• **Exercise instructions**: Reproduce every line of text in the material below, unchanged and in its original order, omitting the pictures.

---

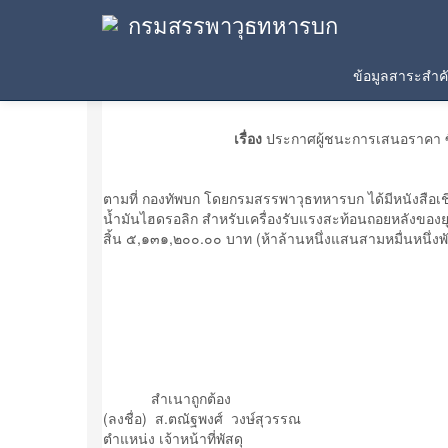
กรมสรรพาวุธทหารบก
ประกาศผู้ชนะการเสนอราคา
ข้อมูลสาระสำ
เรื่อง
ประกาศผู้ชนะการเสนอราคา ซื้
ตามที่ กองทัพบก โดยกรมสรรพาวุธทหารบก ได้มีหนังสือเช
น้ำมันไฮดรอลิก สำหรับเครื่องรับแรงสะท้อนถอยหลังของยุท
สิ้น ๕,๑๓๑,๒๐๐.๐๐ บาท (ห้าล้านหนึ่งแสนสามหมื่นหนึ่งพัน
สำเนาถูกต้อง
(ลงชื่อ) ส.ตณัฐพงศ์ วงษ์สุวรรณ
ตำแหน่ง เจ้าหน้าที่พัสดุ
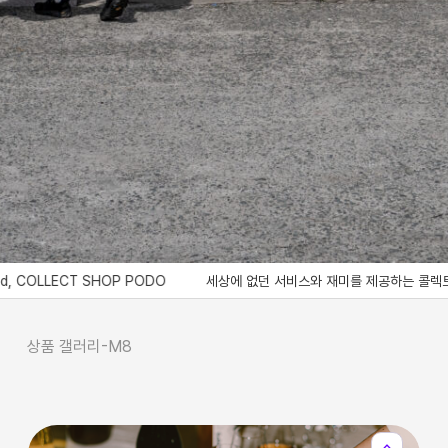
OLLECT SHOP PODO
세상에 없던 서비스와 재미를 제공하는 콜렉트샵 포도, Bringi
상품 갤러리-M8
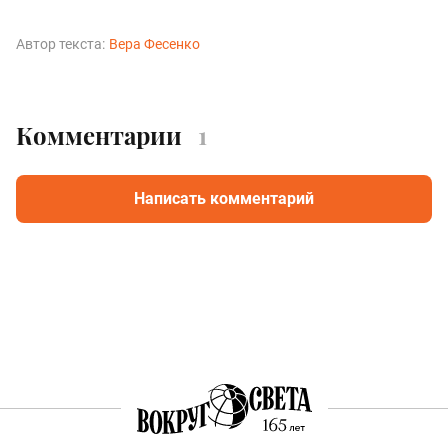
Автор текста:
Вера Фесенко
Комментарии
1
Написать комментарий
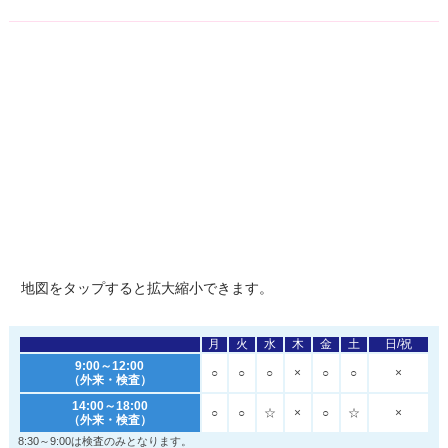
地図を
タップ
すると拡大縮小できます。
月
火
水
木
金
土
日/祝
9:00～12:00
○
○
○
×
○
○
×
（外来・検査）
14:00～18:00
○
○
☆
×
○
☆
×
（外来・検査）
8:30～9:00は検査のみとなります。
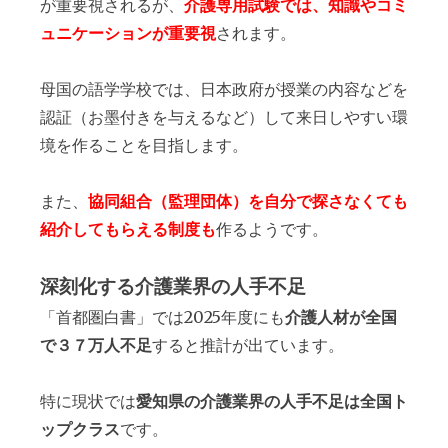
が重要視されるが、
介護専用試験では、知識やコミ
ュニケーションが重要視
されます。
母国の語学学校では、日本政府が授業の内容などを
認証（お墨付きを与えるなど）して来日しやすい環
境を作ることを目指します。
また、
協同組合（監理団体）を自分で探さなくても
紹介してもらえる制度も
作るようです。
深刻化する介護業界の人手不足
「首都圏白書」では2025年度にも
介護人材が全国
で３７万人不足
すると推計が出ています。
特に現状では
愛知県の介護業界の人手不足は全国ト
ップクラス
です。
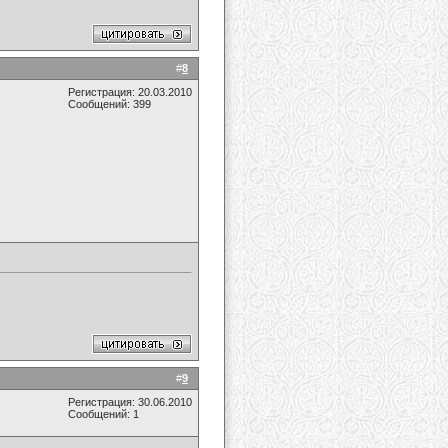
#
8
Регистрация: 20.03.2010
Сообщений: 399
#
9
Регистрация: 30.06.2010
Сообщений: 1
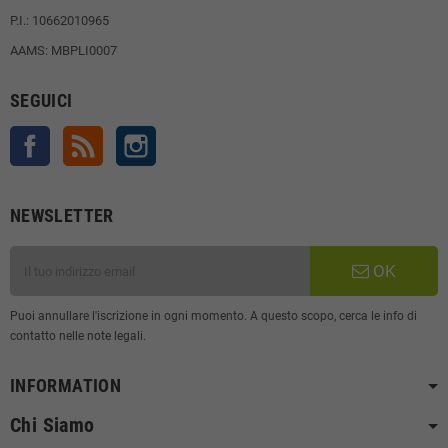
P.I.: 10662010965
AAMS: MBPLI0007
SEGUICI
Facebook
Rss
Instagram
NEWSLETTER
OK
Puoi annullare l'iscrizione in ogni momento. A questo scopo, cerca le info di
contatto nelle note legali.
INFORMATION
Chi Siamo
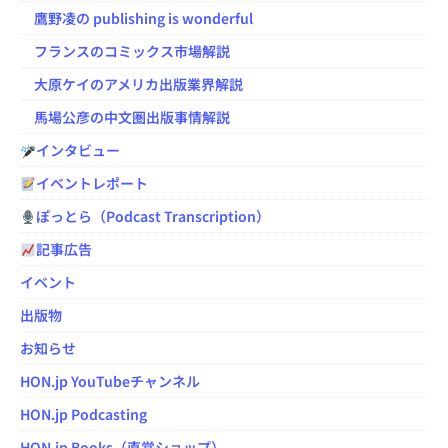
鷹野凌の publishing is wonderful
フランスのコミックス市場解説
大原ケイのアメリカ出版業界解説
馬場公彦の中文圏出版事情解説
インタビュー
イベントレポート
ぽっとら（Podcast Transcription）
記事広告
イベント
出版物
お知らせ
HON.jp YouTubeチャンネル
HON.jp Podcasting
HON.jp Books（直営ショップ）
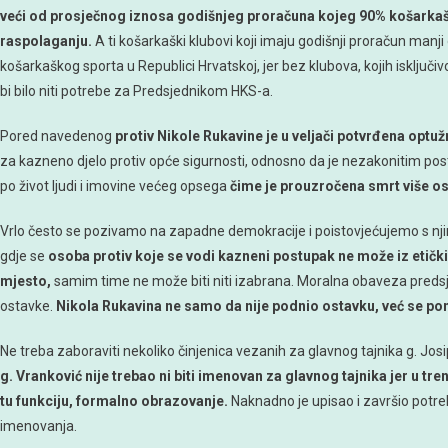
veći od prosječnog iznosa godišnjeg proračuna kojeg 90% košarkašk
raspolaganju.
A ti košarkaški klubovi koji imaju godišnji proračun manji
košarkaškog sporta u Republici Hrvatskoj, jer bez klubova, kojih isključ
bi bilo niti potrebe za Predsjednikom HKS-a.
Pored navedenog
protiv Nikole Rukavine je u veljači potvrđena opt
za kazneno djelo protiv opće sigurnosti, odnosno da je nezakonitim po
po život ljudi i imovine većeg opsega
čime je prouzročena smrt više o
Vrlo često se pozivamo na zapadne demokracije i poistovjećujemo s nj
gdje se
osoba protiv koje se vodi kazneni postupak ne može iz etički
mjesto,
samim time ne može biti niti izabrana. Moralna obaveza preds
ostavke.
Nikola Rukavina ne samo da nije podnio ostavku, već se po
Ne treba zaboraviti nekoliko činjenica vezanih za glavnog tajnika g. Jos
g. Vranković nije trebao ni biti imenovan za glavnog tajnika jer u t
tu funkciju, formalno obrazovanje.
Naknadno je upisao i završio potr
imenovanja.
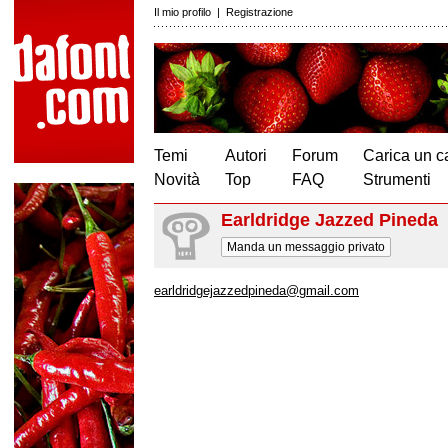
Il mio profilo
|
Registrazione
Temi
Autori
Forum
Carica un c
Novità
Top
FAQ
Strumenti
Earldridge Jazzed Pineda
Manda un messaggio privato
earldridgejazzedpineda@gmail.com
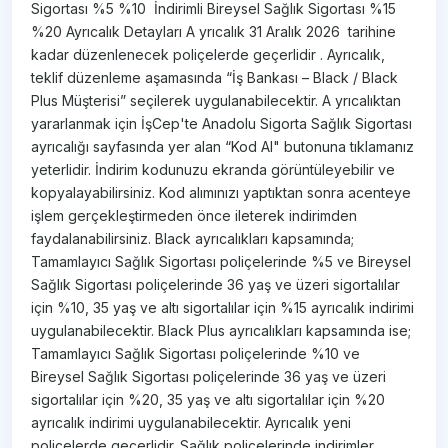
Sigortası ​%5 ​%10 ​ İndirimli Bireysel Sağlık Sigortası ​%15 ​
%20 Ayrıcalık Detayları A yrıcalık 31 Aralık 2026 tarihine
kadar düzenlenecek poliçelerde geçerlidir . Ayrıcalık,
teklif düzenleme aşamasında “İş Bankası – Black / Black
Plus Müşterisi” seçilerek uygulanabilecektir. A yrıcalıktan
yararlanmak için İşCep'te Anadolu Sigorta Sağlık Sigortası
ayrıcalığı sayfasında yer alan “Kod Al" butonuna tıklamanız
yeterlidir. İndirim kodunuzu ekranda görüntüleyebilir ve
kopyalayabilirsiniz. Kod alımınızı yaptıktan sonra acenteye
işlem gerçekleştirmeden önce ileterek indirimden
faydalanabilirsiniz. Black ayrıcalıkları kapsamında;
Tamamlayıcı Sağlık Sigortası poliçelerinde %5 ve Bireysel
Sağlık Sigortası poliçelerinde 36 yaş ve üzeri sigortalılar
için %10, 35 yaş ve altı sigortalılar için %15 ayrıcalık indirimi
uygulanabilecektir. Black Plus ayrıcalıkları kapsamında ise;
Tamamlayıcı Sağlık Sigortası poliçelerinde %10 ve
Bireysel Sağlık Sigortası poliçelerinde 36 yaş ve üzeri
sigortalılar için %20, 35 yaş ve altı sigortalılar için %20
ayrıcalık indirimi uygulanabilecektir. Ayrıcalık yeni
poliçelerde geçerlidir. Sağlık poliçelerinde indirimler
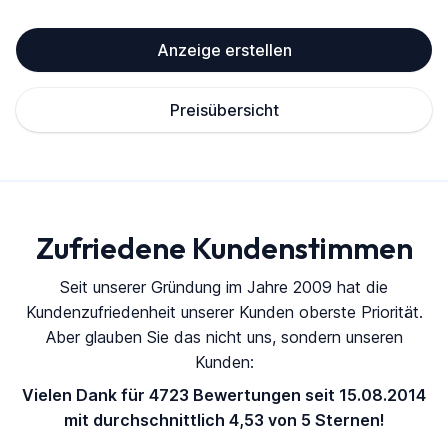
Anzeige erstellen
Preisübersicht
Zufriedene Kundenstimmen
Seit unserer Gründung im Jahre 2009 hat die
Kundenzufriedenheit unserer Kunden oberste Priorität.
Aber glauben Sie das nicht uns, sondern unseren
Kunden:
Vielen Dank für 4723 Bewertungen seit 15.08.2014
mit durchschnittlich 4,53 von 5 Sternen!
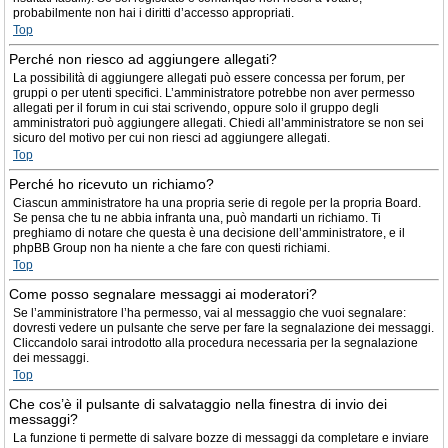
probabilmente non hai i diritti d’accesso appropriati.
Top
Perché non riesco ad aggiungere allegati?
La possibilità di aggiungere allegati può essere concessa per forum, per
gruppi o per utenti specifici. L’amministratore potrebbe non aver permesso
allegati per il forum in cui stai scrivendo, oppure solo il gruppo degli
amministratori può aggiungere allegati. Chiedi all’amministratore se non sei
sicuro del motivo per cui non riesci ad aggiungere allegati.
Top
Perché ho ricevuto un richiamo?
Ciascun amministratore ha una propria serie di regole per la propria Board.
Se pensa che tu ne abbia infranta una, può mandarti un richiamo. Ti
preghiamo di notare che questa è una decisione dell’amministratore, e il
phpBB Group non ha niente a che fare con questi richiami.
Top
Come posso segnalare messaggi ai moderatori?
Se l’amministratore l’ha permesso, vai al messaggio che vuoi segnalare:
dovresti vedere un pulsante che serve per fare la segnalazione dei messaggi.
Cliccandolo sarai introdotto alla procedura necessaria per la segnalazione
dei messaggi.
Top
Che cos’è il pulsante di salvataggio nella finestra di invio dei
messaggi?
La funzione ti permette di salvare bozze di messaggi da completare e inviare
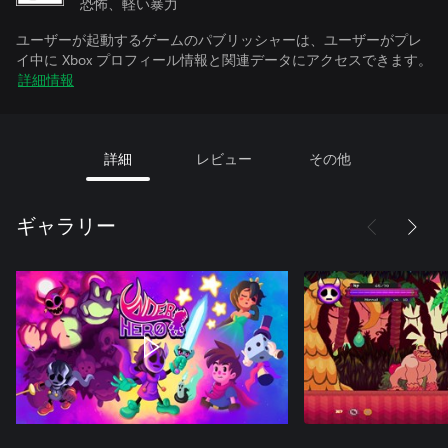
恐怖、軽い暴力
ユーザーが起動するゲームのパブリッシャーは、ユーザーがプレ
イ中に Xbox プロフィール情報と関連データにアクセスできます。
詳細情報
詳細
レビュー
その他
ギャラリー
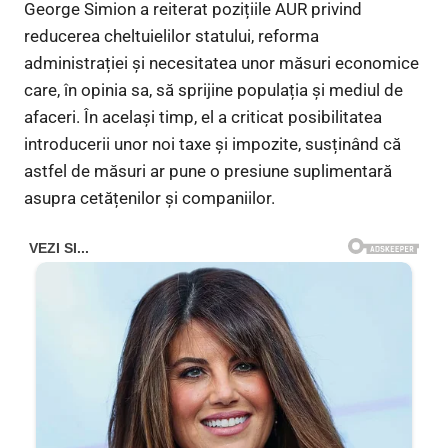
George Simion a reiterat pozițiile AUR privind
reducerea cheltuielilor statului, reforma
administrației și necesitatea unor măsuri economice
care, în opinia sa, să sprijine populația și mediul de
afaceri. În același timp, el a criticat posibilitatea
introducerii unor noi taxe și impozite, susținând că
astfel de măsuri ar pune o presiune suplimentară
asupra cetățenilor și companiilor.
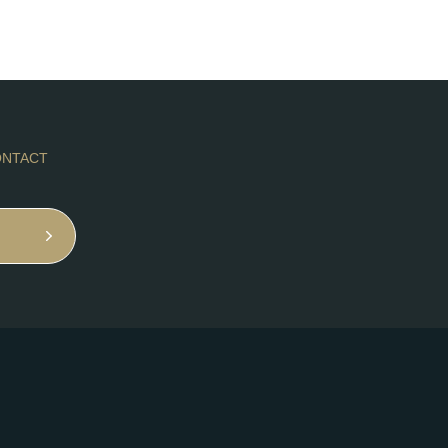
NTACT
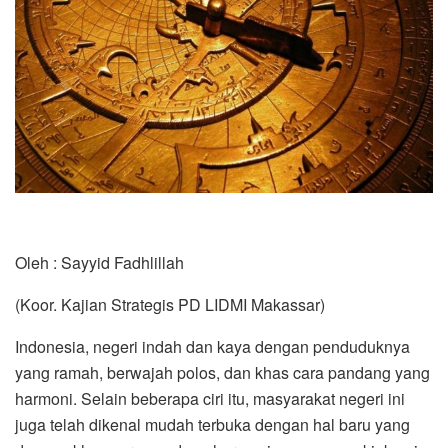
Oleh : Sayyid Fadhlillah
(Koor. Kajian Strategis PD LIDMI Makassar)
Indonesia, negeri indah dan kaya dengan penduduknya
yang ramah, berwajah polos, dan khas cara pandang yang
harmoni. Selain beberapa ciri itu, masyarakat negeri ini
juga telah dikenal mudah terbuka dengan hal baru yang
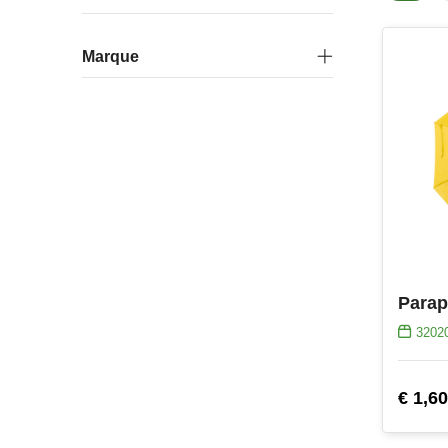
Marque
Parap
3202
€ 1,60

---

• **Worked solution**:
กรมสรรพาวุธทหารบก
ประกาศผู้ชนะการเสนอราคา
ข้อมูลสาระสำ
เรื่อง
ประกาศผู้ชนะการเสนอราคา ซื้
ตามที่ กองทัพบก โดยกรมสรรพาวุธทหารบก ได้มีหนังสือเช
น้ำมันไฮดรอลิก สำหรับเครื่องรับแรงสะท้อนถอยหลังของยุท
สิ้น ๕,๑๓๑,๒๐๐.๐๐ บาท (ห้าล้านหนึ่งแสนสามหมื่นหนึ่งพัน
สำเนาถูกต้อง
(ลงชื่อ) ส.ตณัฐพงศ์ วงษ์สุวรรณ
ตำแหน่ง เจ้าหน้าที่พัสดุ
OLLECT SHOP PODO
세상에 없던 서비스와 재미를 제공하는 콜렉트샵 포도, Bringi
상품 갤러리-M8
Автор текста:
Вера Фесенко
Комментарии
1
Написать комментарий
地図を
タップ
すると拡大縮小できます。
月
火
水
木
金
土
日/祝
9:00～12:00
○
○
○
×
○
○
×
（外来・検査）
14:00～18:00
○
○
☆
×
○
☆
×
（外来・検査）
8:30～9:00は検査のみとなります。
が重要視されるが、
介護専用試験では、知識やコミ
ュニケーションが重要視
されます。
母国の語学学校では、日本政府が授業の内容などを
認証（お墨付きを与えるなど）して来日しやすい環
境を作ることを目指します。
また、
協同組合（監理団体）を自分で探さなくても
紹介してもらえる制度も
作るようです。
深刻化する介護業界の人手不足
「首都圏白書」では2025年度にも
介護人材が全国
で３７万人不足
すると推計が出ています。
特に現状では
愛知県の介護業界の人手不足は全国ト
ップクラス
です。
#
8
Регистрация: 20.03.2010
Сообщений: 399
#
9
Регистрация: 30.06.2010
Сообщений: 1
P.I.: 10662010965
AAMS: MBPLI0007
SEGUICI
Facebook
Rss
Instagram
NEWSLETTER
OK
Puoi annullare l'iscrizione in ogni momento. A questo scopo, cerca le info di
contatto nelle note legali.
INFORMATION
Chi Siamo
鷹野凌の publishing is wonderful
フランスのコミックス市場解説
大原ケイのアメリカ出版業界解説
馬場公彦の中文圏出版事情解説
インタビュー
イベントレポート
ぽっとら（Podcast Transcription）
記事広告
イベント
出版物
お知らせ
HON.jp YouTubeチャンネル
HON.jp Podcasting
HON.jp Books（直営ショップ）
veći od prosječnog iznosa godišnjeg proračuna kojeg 90% košarkašk
raspolaganju.
A ti košarkaški klubovi koji imaju godišnji proračun manji
košarkaškog sporta u Republici Hrvatskoj, jer bez klubova, kojih isključ
bi bilo niti potrebe za Predsjednikom HKS-a.
Pored navedenog
protiv Nikole Rukavine je u veljači potvrđena opt
za kazneno djelo protiv opće sigurnosti, odnosno da je nezakonitim po
po život ljudi i imovine većeg opsega
čime je prouzročena smrt više o
Vrlo često se pozivamo na zapadne demokracije i poistovjećujemo s nj
gdje se
osoba protiv koje se vodi kazneni postupak ne može iz etički
mjesto,
samim time ne može biti niti izabrana. Moralna obaveza preds
ostavke.
Nikola Rukavina ne samo da nije podnio ostavku, već se po
Ne treba zaboraviti nekoliko činjenica vezanih za glavnog tajnika g. Jos
g. Vranković nije trebao ni biti imenovan za glavnog tajnika jer u t
tu funkciju, formalno obrazovanje.
Naknadno je upisao i završio potr
imenovanja.
Il mio profilo
|
Registrazione
Temi
Autori
Forum
Carica un c
Novità
Top
FAQ
Strumenti
Earldridge Jazzed Pineda
Manda un messaggio privato
earldridgejazzedpineda@gmail.com
Sigortası ​%5 ​%10 ​ İndirimli Bireysel Sağlık Sigortası ​%15 ​
%20 Ayrıcalık Detayları A yrıcalık 31 Aralık 2026 tarihine
kadar düzenlenecek poliçelerde geçerlidir . Ayrıcalık,
teklif düzenleme aşamasında “İş Bankası – Black / Black
Plus Müşterisi” seçilerek uygulanabilecektir. A yrıcalıktan
yararlanmak için İşCep'te Anadolu Sigorta Sağlık Sigortası
ayrıcalığı sayfasında yer alan “Kod Al" butonuna tıklamanız
yeterlidir. İndirim kodunuzu ekranda görüntüleyebilir ve
kopyalayabilirsiniz. Kod alımınızı yaptıktan sonra acenteye
işlem gerçekleştirmeden önce ileterek indirimden
faydalanabilirsiniz. Black ayrıcalıkları kapsamında;
Tamamlayıcı Sağlık Sigortası poliçelerinde %5 ve Bireysel
Sağlık Sigortası poliçelerinde 36 yaş ve üzeri sigortalılar
için %10, 35 yaş ve altı sigortalılar için %15 ayrıcalık indirimi
uygulanabilecektir. Black Plus ayrıcalıkları kapsamında ise;
Tamamlayıcı Sağlık Sigortası poliçelerinde %10 ve
Bireysel Sağlık Sigortası poliçelerinde 36 yaş ve üzeri
sigortalılar için %20, 35 yaş ve altı sigortalılar için %20
ayrıcalık indirimi uygulanabilecektir. Ayrıcalık yeni
poliçelerde geçerlidir. Sağlık poliçelerinde indirimler
Anzeige erstellen
Preisübersicht
Zufriedene Kundenstimmen
Seit unserer Gründung im Jahre 2009 hat die
Kundenzufriedenheit unserer Kunden oberste Priorität.
Aber glauben Sie das nicht uns, sondern unseren
Kunden:
Vielen Dank für 4723 Bewertungen seit 15.08.2014
mit durchschnittlich 4,53 von 5 Sternen!
probabilmente non hai i diritti d’accesso appropriati.
Top
Perché non riesco ad aggiungere allegati?
La possibilità di aggiungere allegati può essere concessa per forum, per
gruppi o per utenti specifici. L’amministratore potrebbe non aver permesso
allegati per il forum in cui stai scrivendo, oppure solo il gruppo degli
amministratori può aggiungere allegati. Chiedi all’amministratore se non sei
sicuro del motivo per cui non riesci ad aggiungere allegati.
Top
Perché ho ricevuto un richiamo?
Ciascun amministratore ha una propria serie di regole per la propria Board.
Se pensa che tu ne abbia infranta una, può mandarti un richiamo. Ti
preghiamo di notare che questa è una decisione dell’amministratore, e il
phpBB Group non ha niente a che fare con questi richiami.
Top
Come posso segnalare messaggi ai moderatori?
Se l’amministratore l’ha permesso, vai al messaggio che vuoi segnalare:
dovresti vedere un pulsante che serve per fare la segnalazione dei messaggi.
Cliccandolo sarai introdotto alla procedura necessaria per la segnalazione
dei messaggi.
Top
Che cos’è il pulsante di salvataggio nella finestra di invio dei
messaggi?
La funzione ti permette di salvare bozze di messaggi da completare e inviare
恐怖、軽い暴力
ユーザーが起動するゲームのパブリッシャーは、ユーザーがプレ
イ中に Xbox プロフィール情報と関連データにアクセスできます。
詳細情報
詳細
レビュー
その他
ギャラリー
George Simion a reiterat pozițiile AUR privind
reducerea cheltuielilor statului, reforma
administrației și necesitatea unor măsuri economice
care, în opinia sa, să sprijine populația și mediul de
afaceri. În același timp, el a criticat posibilitatea
introducerii unor noi taxe și impozite, susținând că
astfel de măsuri ar pune o presiune suplimentară
asupra cetățenilor și companiilor.
NTACT
Oleh : Sayyid Fadhlillah
(Koor. Kajian Strategis PD LIDMI Makassar)
Indonesia, negeri indah dan kaya dengan penduduknya
yang ramah, berwajah polos, dan khas cara pandang yang
harmoni. Selain beberapa ciri itu, masyarakat negeri ini
juga telah dikenal mudah terbuka dengan hal baru yang
Marque
Parap
3202
€ 1,60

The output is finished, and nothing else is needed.